Data to use section start
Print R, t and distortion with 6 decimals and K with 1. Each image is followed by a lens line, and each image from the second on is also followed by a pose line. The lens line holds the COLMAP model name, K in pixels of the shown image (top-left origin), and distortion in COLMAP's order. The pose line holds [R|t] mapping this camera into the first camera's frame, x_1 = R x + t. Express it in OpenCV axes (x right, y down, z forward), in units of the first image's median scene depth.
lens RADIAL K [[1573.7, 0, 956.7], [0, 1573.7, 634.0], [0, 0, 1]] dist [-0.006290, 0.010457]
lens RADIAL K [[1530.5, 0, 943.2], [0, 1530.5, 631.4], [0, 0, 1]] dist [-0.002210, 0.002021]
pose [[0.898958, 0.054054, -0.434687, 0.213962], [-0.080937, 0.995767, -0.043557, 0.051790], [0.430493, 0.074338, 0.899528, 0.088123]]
Data to use section end
Data to use section start
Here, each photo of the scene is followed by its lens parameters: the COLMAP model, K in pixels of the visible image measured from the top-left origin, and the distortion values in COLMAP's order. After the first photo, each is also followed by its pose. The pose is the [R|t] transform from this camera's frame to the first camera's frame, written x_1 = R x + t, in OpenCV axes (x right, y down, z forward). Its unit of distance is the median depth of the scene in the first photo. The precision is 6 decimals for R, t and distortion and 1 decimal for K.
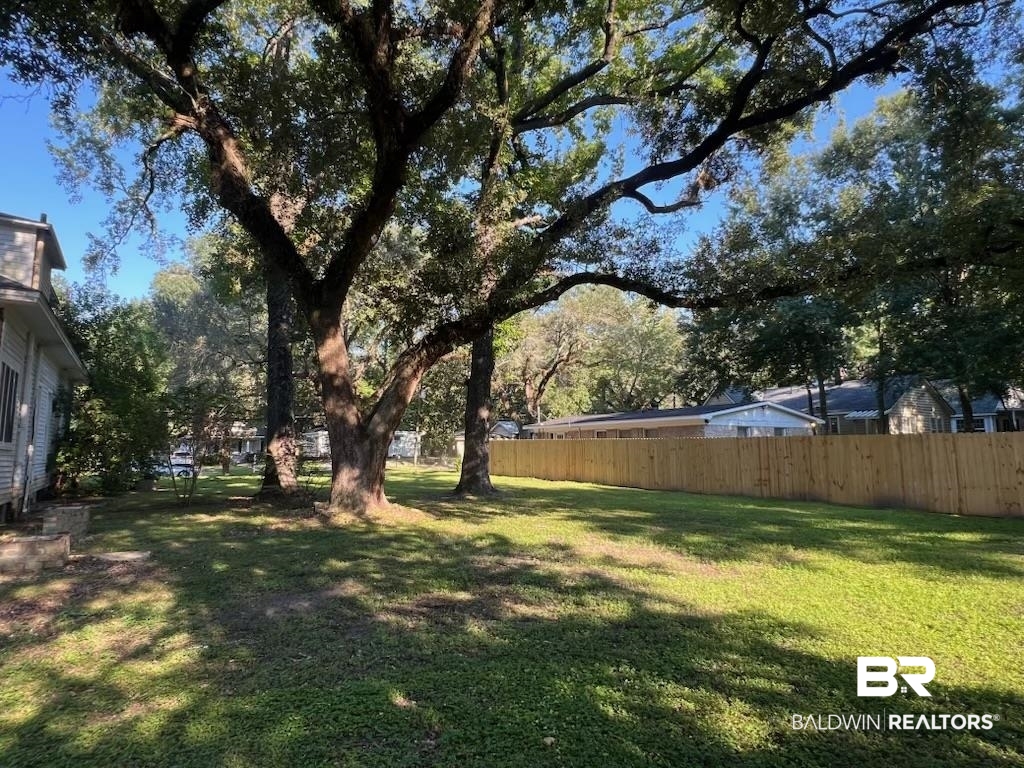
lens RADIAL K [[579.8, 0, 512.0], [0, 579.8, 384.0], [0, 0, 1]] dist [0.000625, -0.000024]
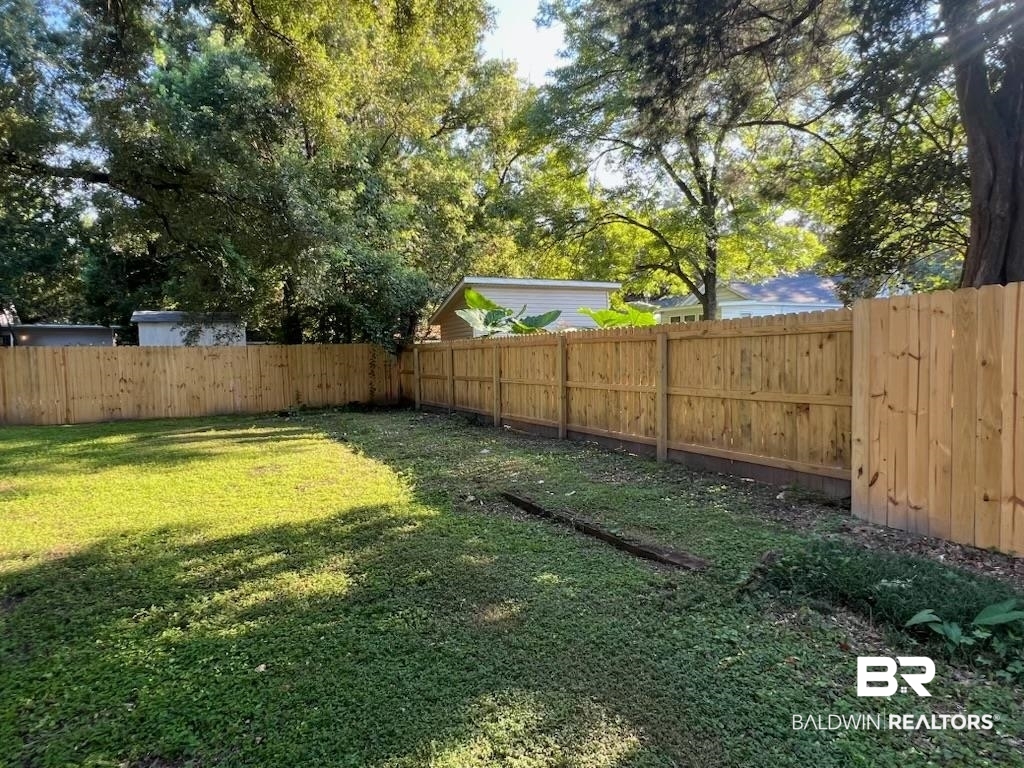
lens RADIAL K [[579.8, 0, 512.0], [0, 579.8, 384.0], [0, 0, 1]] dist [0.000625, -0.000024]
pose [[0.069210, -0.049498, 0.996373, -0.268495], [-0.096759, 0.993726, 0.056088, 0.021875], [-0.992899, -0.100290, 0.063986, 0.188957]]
Data to use section end
● **What to do**:
Repeat the data word for word, from the line that contains "Print R, t and" through the line that contains "0.074338, 0.899528, 0.088123]]".

● **Answer box**:
Print R, t and distortion with 6 decimals and K with 1. Each image is followed by a lens line, and each image from the second on is also followed by a pose line. The lens line holds the COLMAP model name, K in pixels of the shown image (top-left origin), and distortion in COLMAP's order. The pose line holds [R|t] mapping this camera into the first camera's frame, x_1 = R x + t. Express it in OpenCV axes (x right, y down, z forward), in units of the first image's median scene depth.
lens RADIAL K [[1573.7, 0, 956.7], [0, 1573.7, 634.0], [0, 0, 1]] dist [-0.006290, 0.010457]
lens RADIAL K [[1530.5, 0, 943.2], [0, 1530.5, 631.4], [0, 0, 1]] dist [-0.002210, 0.002021]
pose [[0.898958, 0.054054, -0.434687, 0.213962], [-0.080937, 0.995767, -0.043557, 0.051790], [0.430493, 0.074338, 0.899528, 0.088123]]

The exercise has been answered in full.